Best resources for fine tuning
Hello - I love your model and was interested in carrying out some fine tuning (for a particular voice which I like that I would like to use for poetry reading).
I found this resource https://github.com/SWivid/F5-TTS/tree/main/src/f5_tts/train and I just wanted to check that this was the best resource out there for this purpose? The reason I was asking was that I was a bit of a beginner in this field so didn't want to miss out on any other useful blog posts or similar that might make things easier - otherwise I will start working through this.
Thanks so much for this - it looks like a great project and I was so impressed with the results when I tried the one shot example (for reading the first few lines of The Wasteland - quite challenging I guess).
Hi,
Thanks for your interest in the model! Yes, the official GitHub repo is probably the best place for fine tuning instructions. You can also check out this Discussion:
https://github.com/SWivid/F5-TTS/discussions/57
Feel free to reach out if you have any questions!
Great - thanks for coming back and I'll give it a go. I'm new to this so it may take a while but I have plenty of time on my hands and I'll let you know I manage to produce anything worthwhile..!
Hi. I'm kind of new in using these tools. I don't know if this is the correct place to talk about this, so I apologize in advance.
When I use the command you have provided under "Usage" It kind of just loads some base settings and generates a sentence (somewhere) so I couldn't achieve anything with that, but instead I just used the "Custom" option in Gradio to direct it to your model and vocab and It kind of works (I think), but the quality of the voice is significantly worse than the original model.
Am I doing something wrong or is it because your model is still unfinished? Or maybe I'm supposed to do some type of fine tuning, etc to bring it to the level of the other one?
@voidshaper13 yes, finetuning will likely improve the quality of the model on your specific voice. Feel free to check out the F5-TTS repo for finetuning instructions!
Hi @mrfakename ,
First of all, thank you for your hard work and for making this model commercially usable as well!
I have a few questions regarding the model. I’m currently fine-tuning it on another language. It works well, but the results are not quite as good as F5-TTS. I wanted to clarify a few points:
- This is a PyTorch model, but the original F5-TTS is a safetensors model and much smaller (pruned version). How can I prune it? The original F5-TTS training code expects a pruned model, and if I pass the PyTorch model directly, I get errors. Should I copy over the
ema_model_state_dict
or themodel_state_dict
? - Which F5-TTS variant is this model based on? There are several (
F5TTS_Base, F5TTS_Base_bigvgan, F5TTS_v1_Base
). I suspect it’sF5TTS_v1_Base
. Is that correct? - The vocabulary in your model is much larger than in the original F5-TTS. Is there a reason for this?
- Do you have any tips or best practices for fine-tuning (e.g., learning rate, LR scheduler, optimal batch size, audio preprocessing)?
Additionally, in the Hugging Face Space for OpenF5-TTS (mrfakename/OpenF5-TTS
), the model ID is different from this one (mrfakename/openf5-v2
). It seems like that repository is private, do you plan to make it public?
Lastly, I noticed the README has some TODO items listed. Is the project still actively maintained, and is there a rough timeline for those planned features?
Thanks again for your time and effort!
Hi @mrfakename ,
First of all, thank you for your hard work and for making this model commercially usable as well!

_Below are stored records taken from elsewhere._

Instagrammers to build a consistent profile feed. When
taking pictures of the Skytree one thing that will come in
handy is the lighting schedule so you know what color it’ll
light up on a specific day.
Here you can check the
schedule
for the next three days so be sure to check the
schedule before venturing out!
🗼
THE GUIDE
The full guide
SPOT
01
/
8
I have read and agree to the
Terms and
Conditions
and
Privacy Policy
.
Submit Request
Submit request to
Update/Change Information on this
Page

I have a few questions regarding the model. I’m currently fine-tuning it on another language. It works well, but the results are not quite as good as F5-TTS. I wanted to clarify a few points:
- This is a PyTorch model, but the original F5-TTS is a safetensors model and much smaller (pruned version). How can I prune it? The original F5-TTS training code expects a pruned model, and if I pass the PyTorch model directly, I get errors. Should I copy over the
ema_model_state_dict
or themodel_state_dict
?- Which F5-TTS variant is this model based on? There are several (
F5TTS_Base, F5TTS_Base_bigvgan, F5TTS_v1_Base
). I suspect it’sF5TTS_v1_Base
. Is that correct?- The vocabulary in your model is much larger than in the original F5-TTS. Is there a reason for this?

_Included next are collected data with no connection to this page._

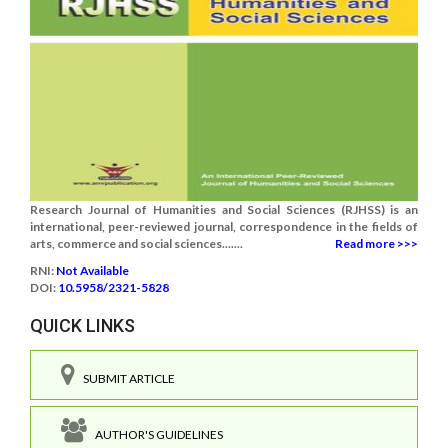
Research Journal of Humanities and Social Sciences (RJHSS) is an
international, peer-reviewed journal, correspondence in the fields of
arts, commerce and social sciences.......
Read more >>>
RNI:
Not Available
DOI:
10.5958/2321-5828
QUICK LINKS
SUBMIT ARTICLE
AUTHOR'S GUIDELINES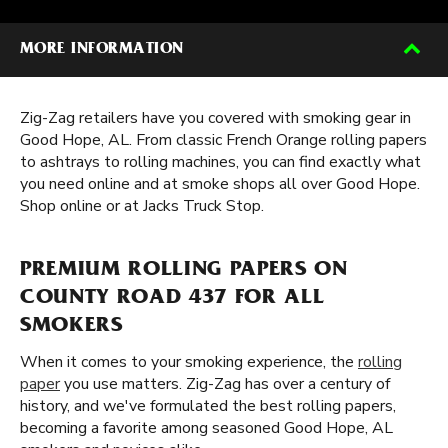
MORE INFORMATION
Zig-Zag retailers have you covered with smoking gear in
Good Hope, AL. From classic French Orange rolling papers
to ashtrays to rolling machines, you can find exactly what
you need online and at smoke shops all over Good Hope.
Shop online or at Jacks Truck Stop.
PREMIUM ROLLING PAPERS ON
COUNTY ROAD 437 FOR ALL
SMOKERS
When it comes to your smoking experience, the
rolling
paper
you use matters. Zig-Zag has over a century of
history, and we've formulated the best rolling papers,
becoming a favorite among seasoned Good Hope, AL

- Do you have any tips or best practices for fine-tuning (e.g., learning rate, LR scheduler, optimal batch size, audio preprocessing)?
Additionally, in the Hugging Face Space for OpenF5-TTS (
mrfakename/OpenF5-TTS
), the model ID is different from this one (mrfakename/openf5-v2
). It seems like that repository is private, do you plan to make it public?Lastly, I noticed the README has some TODO items listed. Is the project still actively maintained, and is there a rough timeline for those planned features?
Thanks again for your time and effort!
He trained it on English only v1 base, so its better for english, but worse for Chinese.